È questo che ha consentito la nascita di Yalla Italia! (Dai, andiamo Italia!), supplemento mensile che ormai da due anni esce con il settimanale Vita. Vengono da Egitto, Giordania, Iran, Kashmir, Marocco, Palestina, Siria, Tunisia... e sono in maggioranza ragazze. Maturati in fretta, abituati a dar conto della loro identità multipla fin da quand'erano piccoli («Come mai non mangi il prosciutto? Sei allergico o cosa? », «Tuo nonno ha la macchina o va in giro in cammello?»...), hanno molte cose da dire e soprattutto un ruolo da giocare.
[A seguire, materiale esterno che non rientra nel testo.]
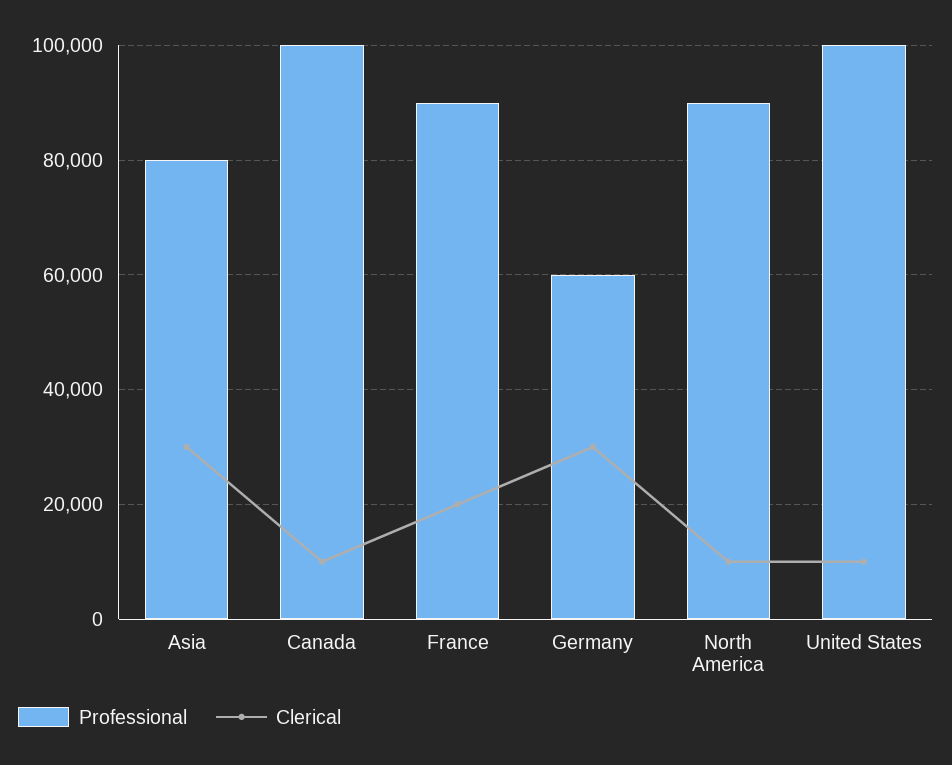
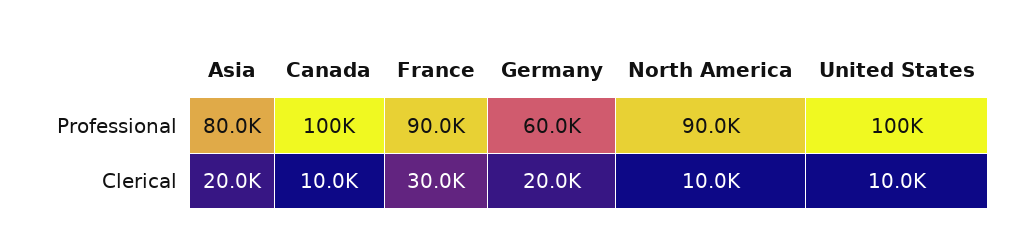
  {
    "Professional": {
      "Asia": 80000,
      "Canada": 100000,
      "France": 90000,
      "Germany": 60000,
      "North America": 90000,
      "United States": 100000
    },
    "Clerical": {
-     "Asia": 30000,
+     "Asia": 20000,
      "Canada": 10000,
-     "France": 20000,
+     "France": 30000,
-     "Germany": 30000,
+     "Germany": 20000,
      "North America": 10000,
      "United States": 10000
    }
  }

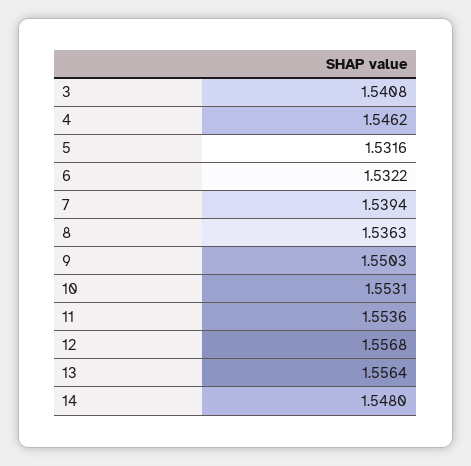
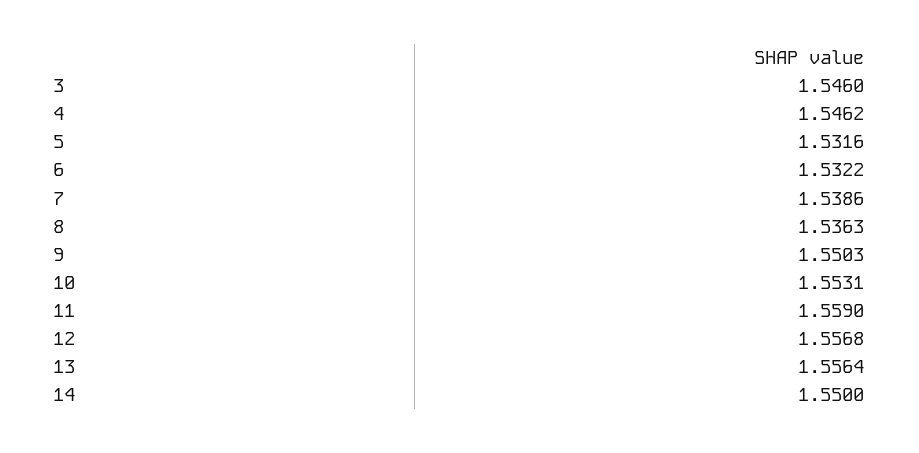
  {
-   "3": 1.5408,
+   "3": 1.546,
    "4": 1.5462,
    "5": 1.5316,
    "6": 1.5322,
-   "7": 1.5394,
+   "7": 1.5386,
    "8": 1.5363,
    "9": 1.5503,
    "10": 1.5531,
-   "11": 1.5536,
+   "11": 1.559,
    "12": 1.5568,
    "13": 1.5564,
-   "14": 1.548
+   "14": 1.55
  }

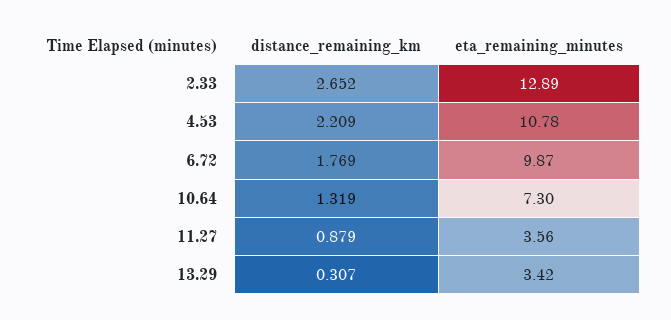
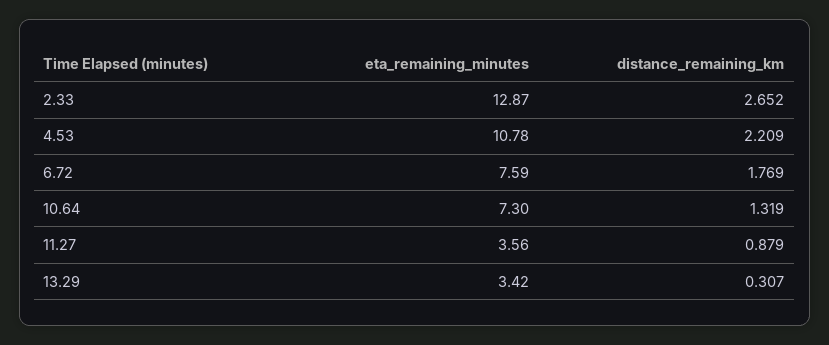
  {
    "distance_remaining_km": {
      "2.33": 2.652,
      "4.53": 2.209,
      "6.72": 1.769,
      "10.64": 1.319,
      "11.27": 0.879,
      "13.29": 0.307
    },
    "eta_remaining_minutes": {
-     "2.33": 12.89,
+     "2.33": 12.87,
      "4.53": 10.78,
-     "6.72": 9.87,
+     "6.72": 7.59,
      "10.64": 7.3,
      "11.27": 3.56,
      "13.29": 3.42
    }
  }

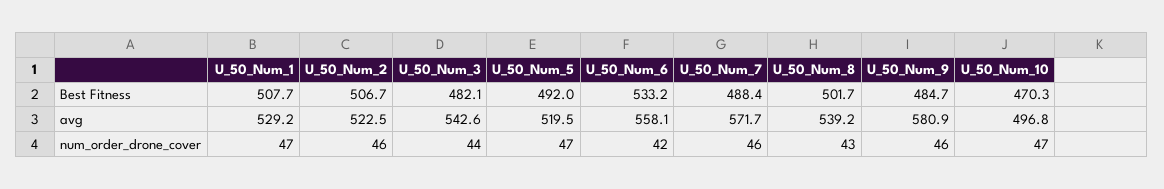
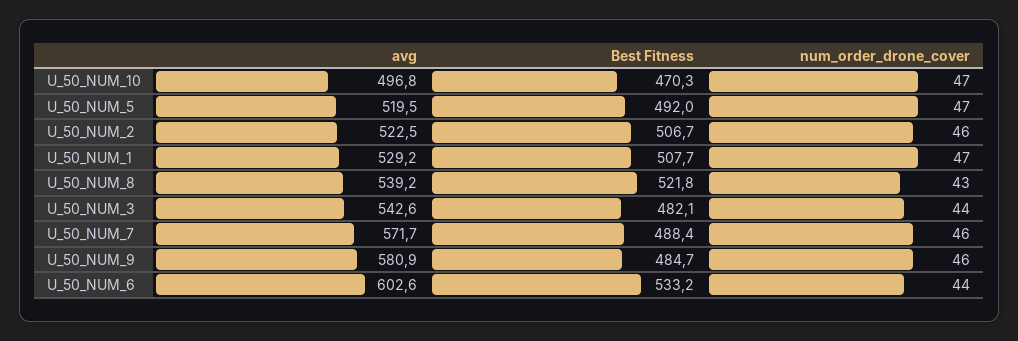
  {
    "U_50_Num_1": {
      "Best Fitness": 507.7,
      "avg": 529.2,
      "num_order_drone_cover": 47
    },
    "U_50_Num_2": {
      "Best Fitness": 506.7,
      "avg": 522.5,
      "num_order_drone_cover": 46
    },
    "U_50_Num_3": {
      "Best Fitness": 482.1,
      "avg": 542.6,
      "num_order_drone_cover": 44
    },
    "U_50_Num_5": {
      "Best Fitness": 492,
      "avg": 519.5,
      "num_order_drone_cover": 47
    },
    "U_50_Num_6": {
      "Best Fitness": 533.2,
-     "avg": 558.1,
+     "avg": 602.6,
-     "num_order_drone_cover": 42
+     "num_order_drone_cover": 44
    },
    "U_50_Num_7": {
      "Best Fitness": 488.4,
      "avg": 571.7,
      "num_order_drone_cover": 46
    },
    "U_50_Num_8": {
-     "Best Fitness": 501.7,
+     "Best Fitness": 521.8,
      "avg": 539.2,
      "num_order_drone_cover": 43
    },
    "U_50_Num_9": {
      "Best Fitness": 484.7,
      "avg": 580.9,
      "num_order_drone_cover": 46
    },
    "U_50_Num_10": {
      "Best Fitness": 470.3,
      "avg": 496.8,
      "num_order_drone_cover": 47
    }
  }

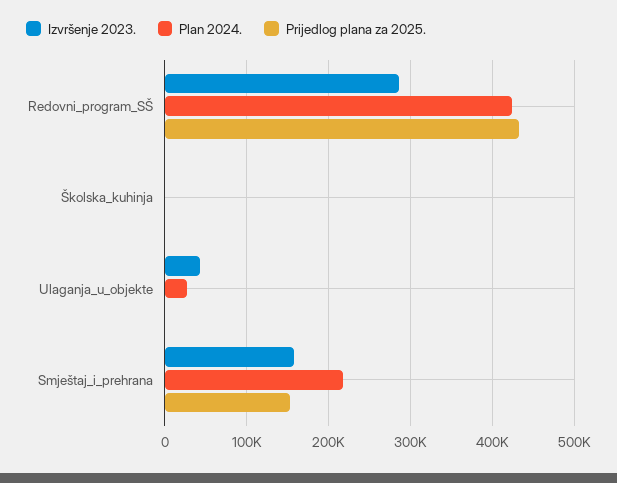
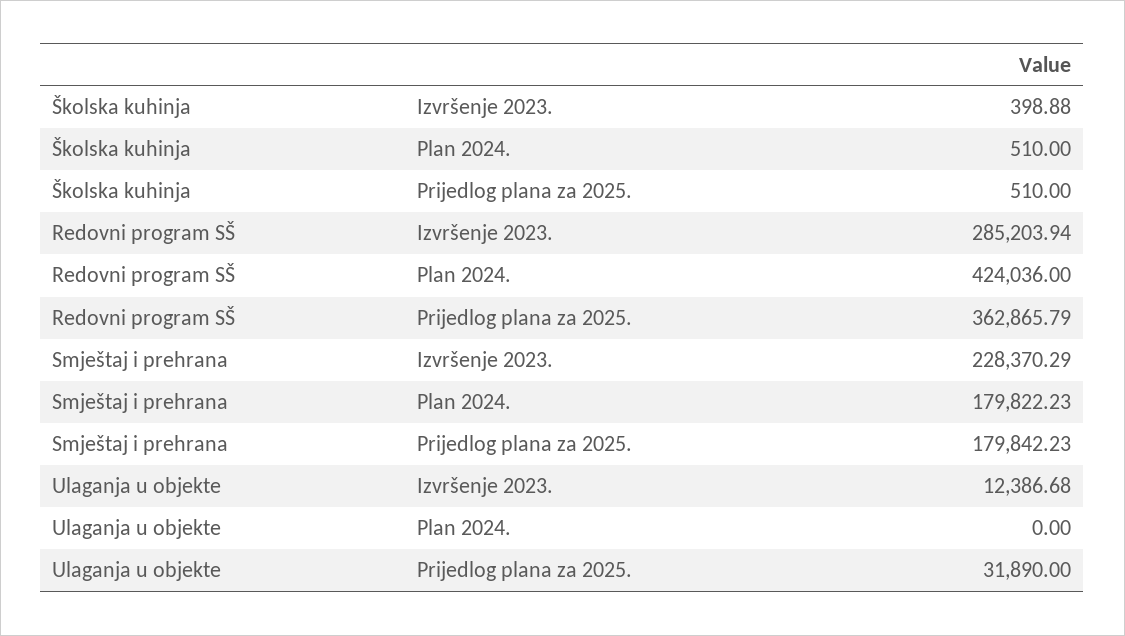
  {
    "Izvršenje 2023.": {
      "Redovni_program_SŠ": 285203.94,
      "Školska_kuhinja": 398.88,
-     "Ulaganja_u_objekte": 40000,
+     "Ulaganja_u_objekte": 12386.68,
-     "Smještaj_i_prehrana": 160000
+     "Smještaj_i_prehrana": 228370.29
    },
    "Plan 2024.": {
      "Redovni_program_SŠ": 424036,
      "Školska_kuhinja": 510,
-     "Ulaganja_u_objekte": 30000,
+     "Ulaganja_u_objekte": 0,
-     "Smještaj_i_prehrana": 220000
+     "Smještaj_i_prehrana": 179822.23
    },
    "Prijedlog plana za 2025.": {
-     "Redovni_program_SŠ": 430000,
+     "Redovni_program_SŠ": 362865.79,
      "Školska_kuhinja": 510,
-     "Ulaganja_u_objekte": 0,
+     "Ulaganja_u_objekte": 31890,
-     "Smještaj_i_prehrana": 150000
+     "Smještaj_i_prehrana": 179842.23
    }
  }

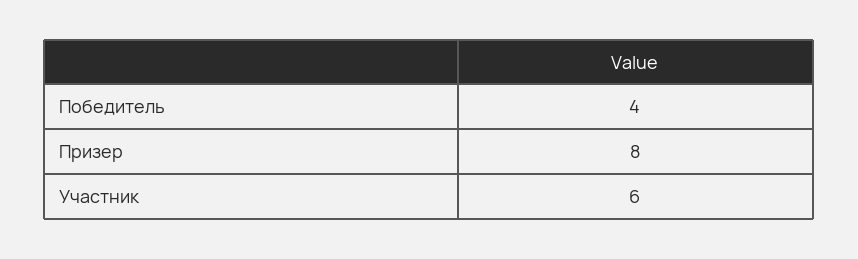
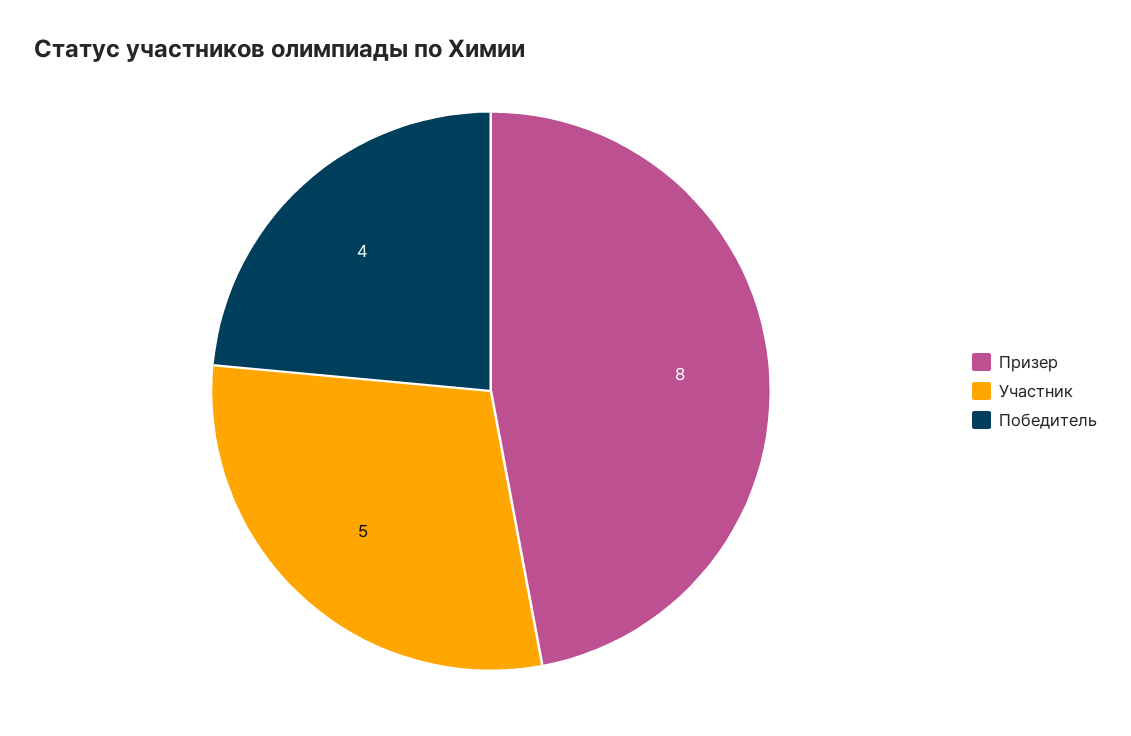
  {
    "Победитель": 4,
    "Призер": 8,
-   "Участник": 6
+   "Участник": 5
  }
Se ne sono accorti in America prima che da noi. Non solo, infatti, a Yalla Italia! hanno dato spazio l'Herald Tribune e il New York Times, ma parecchi di loro e dei membri dell'Associazione Giovani Musulmani d'Italia sono già stati negli Usa, su invito del Dipartimento di Stato, per poter conoscere la realtà delle comunità musulmane statunitensi. Dal 2006 partecipano regolarmente alla cerimonia che il 30 gennaio di ogni anno commemora la partenza dei treni dalla Stazione centrale di Milano diretti ai campi di sterminio nazisti. Esprimono così la loro partecipazione al ricordo di un evento tragico che ha colpito non solo gli ebrei ma tutta la città di Milano.
Durante la crisi di Gaza, nella redazione di Vita, hanno voluto incontrare loro coetanei ebrei italiani (molti dei quali originari dei paesi del Nordafrica) per dire il proprio dolore e ascoltare quello degli altri. Gesti semplici, poco clamorosi, ma carichi di un'umanità più ricca e variegata di quanto ci ostiniamo a credere, danno un enorme rilievo a singoli fattidi cronaca certamente preoccupanti ma paragonabili al classico fragore dell'albero che cade nel silenzio di una foresta che cresce.